3️⃣ Types of String Matching

Exact Matching → Pattern must match exactly
Approximate Matching → Allows mismatches

4️⃣ Naive String Matching Algorithm

🔹 Idea

Check the pattern at every possible position in the text.

🔹 Algorithm (Naive Approach)

NaiveStringMatch(T, P):
   n = length(T)
   m = length(P)

   for i = 0 to n-m:
       j = 0
       while j < m and T[i+j] == P[j]:
           j++

       if j == m:
           print "Pattern found at index", i

🔹 Example

Text:

T = "AABAACAADAABAABA"

Pattern:

P = "AABA"

Matches at indices:

0, 9, 12

🔹 Time Complexity

Case	Complexity
Best Case	O(n)

_Given information_
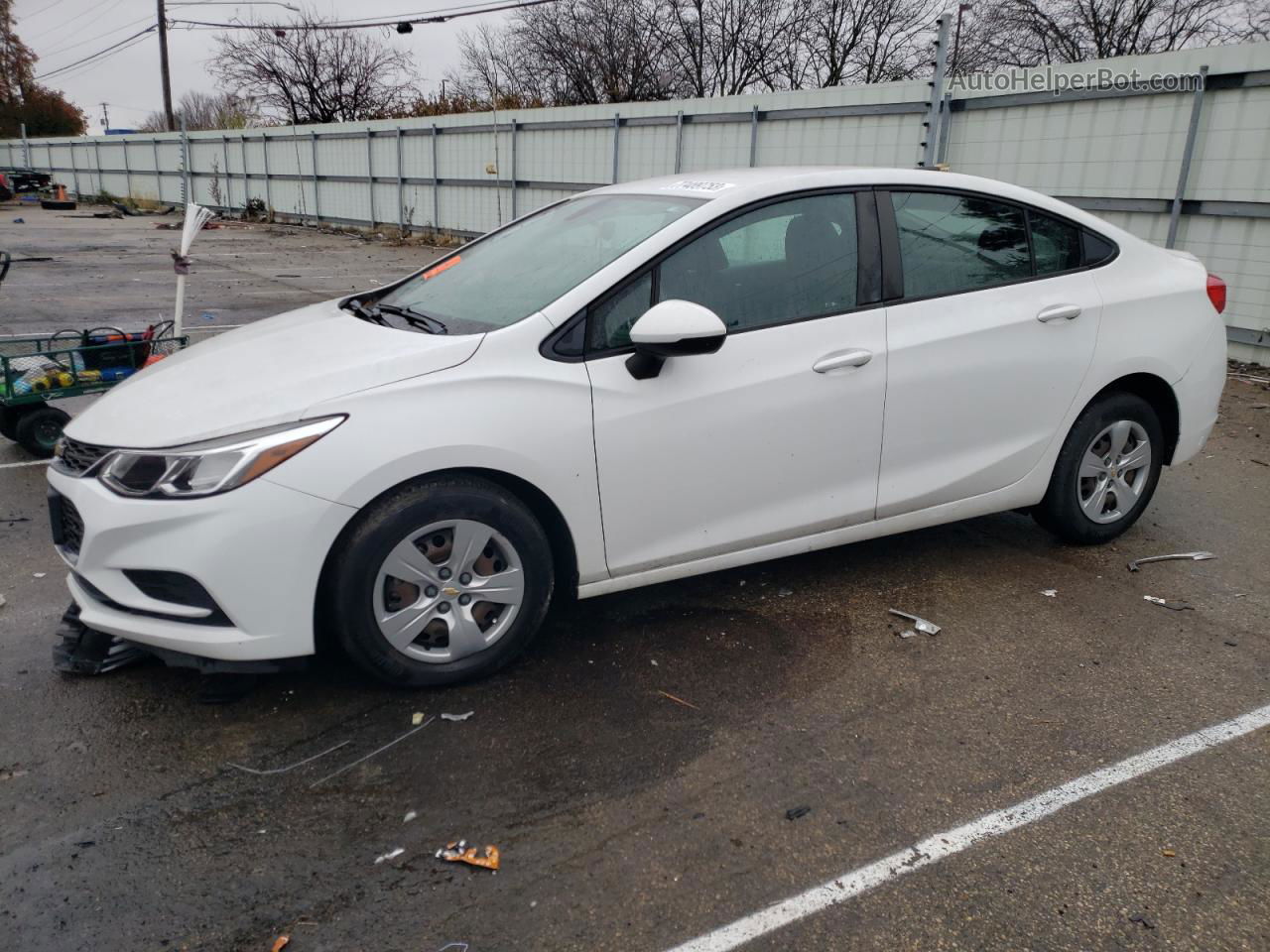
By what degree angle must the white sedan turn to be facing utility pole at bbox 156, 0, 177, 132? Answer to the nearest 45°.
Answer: approximately 90° to its right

_Brief_
Reproduce word for word the part of the string matching passage above that runs from "4️⃣ Naive String" to "m = length(P)".

_Reply to the exercise_
4️⃣ Naive String Matching Algorithm

🔹 Idea

Check the pattern at every possible position in the text.

🔹 Algorithm (Naive Approach)

NaiveStringMatch(T, P):
   n = length(T)
   m = length(P)